■ WORK INSTRUCTIONS
Reproduce the records verbatim from their start through the line containing "53: (125, 66)", with both ends included. Omit the pictures from your output.

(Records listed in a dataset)
>>>

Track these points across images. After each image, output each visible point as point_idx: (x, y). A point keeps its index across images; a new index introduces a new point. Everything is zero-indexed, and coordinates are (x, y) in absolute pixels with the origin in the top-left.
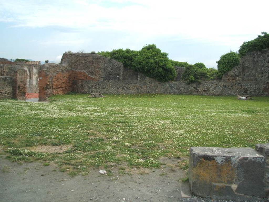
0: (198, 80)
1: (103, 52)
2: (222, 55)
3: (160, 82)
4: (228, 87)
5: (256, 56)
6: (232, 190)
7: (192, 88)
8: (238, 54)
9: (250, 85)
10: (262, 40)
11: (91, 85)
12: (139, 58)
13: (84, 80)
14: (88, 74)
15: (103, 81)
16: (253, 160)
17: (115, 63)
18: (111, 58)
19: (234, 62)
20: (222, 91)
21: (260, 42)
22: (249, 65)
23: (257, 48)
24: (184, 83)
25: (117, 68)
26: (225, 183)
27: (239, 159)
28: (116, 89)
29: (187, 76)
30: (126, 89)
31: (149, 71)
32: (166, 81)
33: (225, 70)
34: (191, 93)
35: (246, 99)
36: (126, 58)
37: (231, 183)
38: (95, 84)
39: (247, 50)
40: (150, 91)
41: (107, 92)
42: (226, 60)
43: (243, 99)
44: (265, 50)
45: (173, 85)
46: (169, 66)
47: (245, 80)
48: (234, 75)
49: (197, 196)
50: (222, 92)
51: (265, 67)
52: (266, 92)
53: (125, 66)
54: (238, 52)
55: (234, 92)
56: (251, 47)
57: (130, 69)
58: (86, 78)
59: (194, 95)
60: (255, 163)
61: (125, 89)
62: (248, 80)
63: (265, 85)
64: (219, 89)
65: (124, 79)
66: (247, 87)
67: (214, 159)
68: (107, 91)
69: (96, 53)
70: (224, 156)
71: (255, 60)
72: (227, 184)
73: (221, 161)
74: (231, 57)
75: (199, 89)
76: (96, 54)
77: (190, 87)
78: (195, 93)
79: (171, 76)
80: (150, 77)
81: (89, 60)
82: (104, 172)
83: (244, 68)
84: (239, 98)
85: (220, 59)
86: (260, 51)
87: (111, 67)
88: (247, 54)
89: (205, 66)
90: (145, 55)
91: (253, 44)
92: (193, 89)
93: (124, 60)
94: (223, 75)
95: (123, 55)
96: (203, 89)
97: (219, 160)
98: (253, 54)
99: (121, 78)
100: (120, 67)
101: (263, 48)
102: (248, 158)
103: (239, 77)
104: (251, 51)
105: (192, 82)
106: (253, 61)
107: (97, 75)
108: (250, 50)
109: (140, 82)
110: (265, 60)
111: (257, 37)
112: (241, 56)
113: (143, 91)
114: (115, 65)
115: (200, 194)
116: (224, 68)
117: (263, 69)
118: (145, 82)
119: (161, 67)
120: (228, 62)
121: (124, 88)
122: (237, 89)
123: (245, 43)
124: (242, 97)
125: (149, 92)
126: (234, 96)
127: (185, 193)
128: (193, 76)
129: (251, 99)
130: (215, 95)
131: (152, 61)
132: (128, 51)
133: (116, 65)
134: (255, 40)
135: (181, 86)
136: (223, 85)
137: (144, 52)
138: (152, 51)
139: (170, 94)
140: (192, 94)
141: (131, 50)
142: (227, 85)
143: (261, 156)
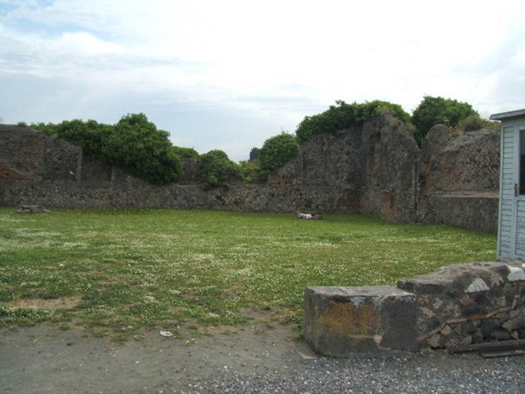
0: (224, 183)
1: (42, 125)
2: (268, 139)
3: (154, 186)
4: (278, 196)
5: (327, 143)
6: (375, 343)
7: (213, 197)
8: (296, 139)
9: (316, 193)
10: (336, 114)
11: (17, 188)
12: (116, 138)
13: (4, 178)
14: (12, 167)
15: (42, 181)
16: (402, 299)
17: (68, 146)
18: (60, 137)
19: (289, 151)
20: (267, 204)
21: (333, 119)
22: (314, 157)
23: (327, 128)
24: (197, 187)
25: (71, 156)
26: (365, 334)
27: (384, 298)
28: (67, 197)
29: (204, 175)
30: (89, 197)
31: (133, 164)
32: (165, 183)
33: (272, 166)
34: (211, 207)
35: (312, 219)
36: (89, 137)
37: (373, 333)
38: (25, 187)
39: (311, 131)
40: (134, 202)
41: (50, 203)
42: (275, 148)
43: (307, 217)
44: (342, 132)
45: (177, 192)
46: (171, 155)
47: (308, 185)
48: (289, 175)
49: (325, 356)
50: (267, 207)
51: (342, 162)
52: (343, 205)
53: (86, 153)
54: (295, 134)
55: (289, 206)
56: (317, 127)
57: (97, 158)
58: (8, 174)
59: (216, 210)
60: (405, 304)
61: (86, 197)
62: (313, 185)
63: (342, 195)
64: (262, 200)
65: (84, 178)
66: (311, 197)
67: (350, 301)
68: (50, 200)
69: (28, 126)
70: (362, 296)
71: (325, 149)
72: (367, 335)
73: (359, 303)
74: (283, 142)
75: (226, 199)
76: (26, 128)
77: (209, 196)
78: (218, 208)
79: (174, 174)
80: (135, 175)
81: (14, 139)
82: (168, 334)
83: (306, 163)
84: (299, 217)
85: (264, 146)
86: (334, 133)
87: (57, 154)
88: (311, 138)
89: (227, 156)
90: (127, 134)
91: (323, 121)
92: (215, 199)
93: (84, 142)
94: (269, 175)
95: (82, 132)
96: (233, 200)
97: (356, 302)
98: (322, 138)
99: (78, 176)
100: (76, 154)
101: (338, 129)
102: (395, 297)
103: (297, 179)
104: (318, 134)
105: (213, 186)
106: (322, 150)
107: (29, 169)
108: (316, 132)
109: (115, 185)
110: (341, 149)
111: (328, 109)
112: (301, 142)
113: (121, 202)
114: (67, 151)
115: (330, 353)
116: (271, 162)
117: (338, 165)
118: (126, 185)
119: (156, 157)
120: (279, 152)
121: (84, 195)
122: (294, 201)
123: (307, 118)
124: (304, 215)
125: (132, 204)
126: (288, 212)
127: (306, 354)
128: (215, 175)
129: (320, 218)
130: (255, 211)
131: (141, 146)
132: (92, 124)
133: (69, 151)
134: (325, 114)
135: (192, 193)
136: (270, 193)
137: (124, 127)
138: (139, 126)
139: (171, 208)
140: (213, 208)
141: (99, 123)
142: (276, 192)
143: (412, 294)
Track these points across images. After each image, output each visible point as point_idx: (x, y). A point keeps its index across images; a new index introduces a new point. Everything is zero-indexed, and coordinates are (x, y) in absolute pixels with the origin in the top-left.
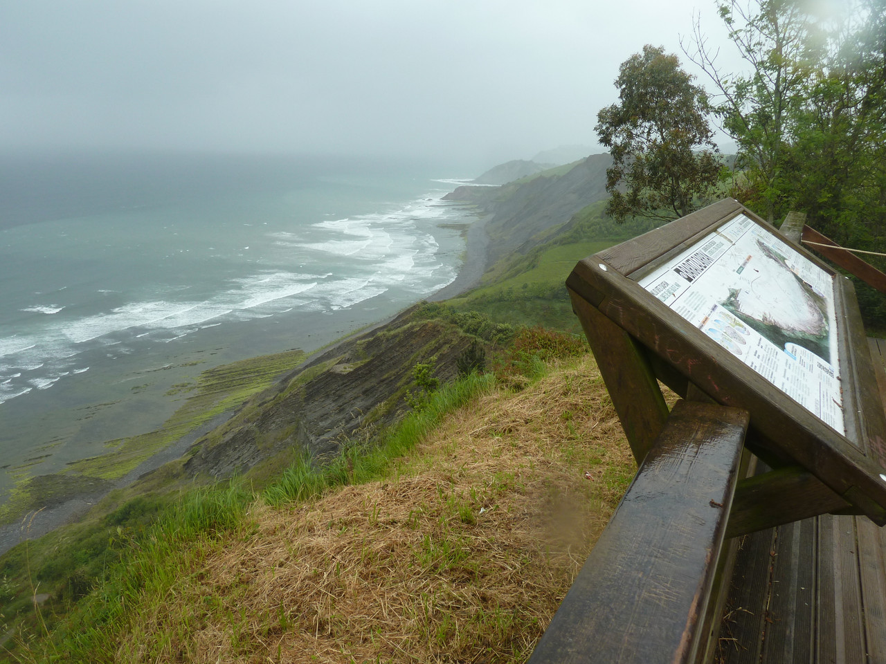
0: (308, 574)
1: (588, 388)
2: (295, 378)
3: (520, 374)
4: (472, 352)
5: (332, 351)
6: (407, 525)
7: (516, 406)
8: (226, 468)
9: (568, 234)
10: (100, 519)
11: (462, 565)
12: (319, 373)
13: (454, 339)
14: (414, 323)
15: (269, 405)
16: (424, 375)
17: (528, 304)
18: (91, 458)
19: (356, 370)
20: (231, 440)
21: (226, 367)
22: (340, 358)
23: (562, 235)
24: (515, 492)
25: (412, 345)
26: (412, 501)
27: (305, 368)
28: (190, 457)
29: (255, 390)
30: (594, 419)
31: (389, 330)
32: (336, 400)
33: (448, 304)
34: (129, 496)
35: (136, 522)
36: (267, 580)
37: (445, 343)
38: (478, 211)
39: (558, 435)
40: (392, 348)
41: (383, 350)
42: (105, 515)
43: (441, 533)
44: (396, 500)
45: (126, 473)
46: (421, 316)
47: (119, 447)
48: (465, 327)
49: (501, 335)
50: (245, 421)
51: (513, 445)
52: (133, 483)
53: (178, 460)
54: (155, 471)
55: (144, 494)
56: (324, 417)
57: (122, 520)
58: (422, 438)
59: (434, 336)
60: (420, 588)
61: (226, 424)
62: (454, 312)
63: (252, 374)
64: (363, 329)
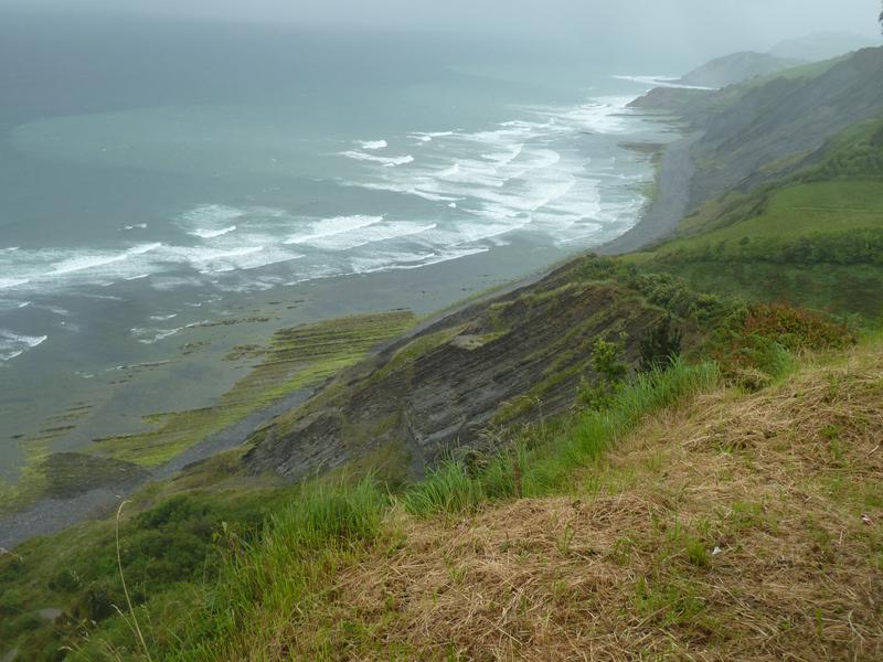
0: (482, 607)
1: (863, 395)
2: (401, 350)
3: (754, 368)
4: (663, 332)
5: (454, 315)
6: (610, 558)
7: (750, 412)
8: (300, 467)
9: (816, 167)
10: (132, 518)
11: (696, 620)
12: (435, 346)
13: (632, 312)
14: (575, 284)
15: (362, 384)
16: (608, 357)
17: (747, 268)
18: (123, 435)
19: (487, 346)
20: (308, 428)
21: (307, 327)
22: (465, 326)
23: (807, 168)
24: (763, 530)
25: (570, 316)
26: (614, 527)
27: (415, 337)
28: (252, 446)
29: (345, 363)
30: (872, 440)
31: (537, 292)
32: (456, 386)
33: (627, 259)
34: (169, 491)
35: (176, 528)
36: (425, 609)
37: (618, 316)
38: (681, 125)
39: (816, 460)
40: (540, 317)
41: (528, 320)
42: (137, 513)
43: (661, 574)
44: (593, 524)
45: (167, 459)
46: (585, 274)
47: (161, 424)
48: (651, 296)
49: (703, 311)
50: (328, 405)
51: (748, 467)
52: (175, 475)
53: (235, 449)
54: (204, 461)
55: (188, 491)
56: (438, 407)
57: (158, 523)
58: (609, 444)
59: (603, 304)
60: (639, 644)
61: (302, 405)
62: (635, 272)
63: (342, 341)
64: (500, 288)
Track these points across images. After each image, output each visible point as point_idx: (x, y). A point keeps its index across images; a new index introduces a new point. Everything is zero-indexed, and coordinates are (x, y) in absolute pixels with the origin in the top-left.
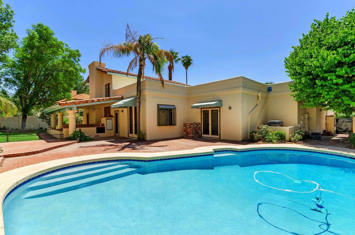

<<<

■ OUTPUT FOR THIS EXERCISE
Track these points across images. After each image, output each visible point as point_idx: (x, y). A point keeps its index across images; a new index introduces a new point. Everything is zero-indexed, and coordinates are (x, y) in absolute pixels with the origin in the top-left.
0: (198, 80)
1: (103, 52)
2: (222, 55)
3: (160, 82)
4: (228, 87)
5: (256, 56)
6: (232, 190)
7: (192, 88)
8: (238, 54)
9: (250, 85)
10: (262, 40)
11: (91, 85)
12: (139, 58)
13: (84, 80)
14: (88, 74)
15: (103, 81)
16: (253, 160)
17: (115, 63)
18: (111, 58)
19: (234, 62)
20: (222, 91)
21: (260, 42)
22: (249, 65)
23: (257, 48)
24: (184, 83)
25: (117, 68)
26: (225, 183)
27: (239, 159)
28: (116, 89)
29: (187, 76)
30: (126, 89)
31: (149, 71)
32: (166, 81)
33: (225, 70)
34: (191, 93)
35: (246, 99)
36: (126, 58)
37: (231, 183)
38: (95, 84)
39: (247, 50)
40: (150, 91)
41: (107, 92)
42: (226, 60)
43: (243, 99)
44: (265, 50)
45: (173, 85)
46: (169, 66)
47: (245, 80)
48: (234, 75)
49: (197, 196)
50: (222, 92)
51: (265, 67)
52: (266, 92)
53: (125, 66)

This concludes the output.